Commento dopo la quarta lettura
Lo volevo leggere senza prendere appunti ma è stato impossibile, ogni pagina quasi avevo l’impellente necessità di scrivermi delle parole del vocabolario il cosiddetto gergo moschetto, irresistibile! Non sono riuscita a leggere neanche una pagina senza adorare questo libro come già avevo fatto leggendolo le prime tre volte! E così ho preso appunti era da un po’ che non lo leggevo ed era impossibile non scrivermi delle frasi e la trama anche se me la ricordavo… E ora ho capito che me lo voglio rileggere subito! Non ho mai letto la versione originale ma per chi non è madrelingua non credo renda. Ho notato che hanno fatto una nuova traduzione, mah non so che dire. Per me questa è fantastica e se poi magari il libro vero fosse qualcos’altro chi se ne frega? Mi dà proprio gusto leggerlo per come è così e non mi importa di quello vero della nuova traduzione, forse la leggerò o forse no ma questo è uno di quei libri che ti vuoi rileggere per provare il gusto della lettura in sé non tanto della storia ma della lettura, come quando guardi un quadro a volte ti piace il soggetto ma volte ti piace anche come è presentato.

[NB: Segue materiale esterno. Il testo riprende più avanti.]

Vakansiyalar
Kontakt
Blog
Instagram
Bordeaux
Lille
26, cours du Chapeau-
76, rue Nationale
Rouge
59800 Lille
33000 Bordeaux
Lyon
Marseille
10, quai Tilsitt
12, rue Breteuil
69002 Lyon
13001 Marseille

Unica cosa che non mi piace e detesto ma che comunque non mi impedisce di assegnare le cinque stelle è l’ultimo capitolo e non credo che la traduzione nuova l’ha cambiato. Su questo punto poi mi sono trovata d’accordo con Kubrick che lo ha omesso del tutto dal film. Il film ormai cult è strabiliante ma forse per altri motivi.
In ogni caso il film involontariamente influenzò il titolo del libro, questa versione del 1969 reca la prima versione del titolo italiano, un’arancia a orologeria, mentre dopo l’uscita del film si uniformò il titolo del libro italiano a quello del film italiano.
Va bene piccoli soma, basta sprolate, pistono a leggerlo di nuovo lo so questo commento è mielestrazio ma questo migno libretto adoro tenerlo tra le grafie, posso suonare scardinata ma non è mai bigio.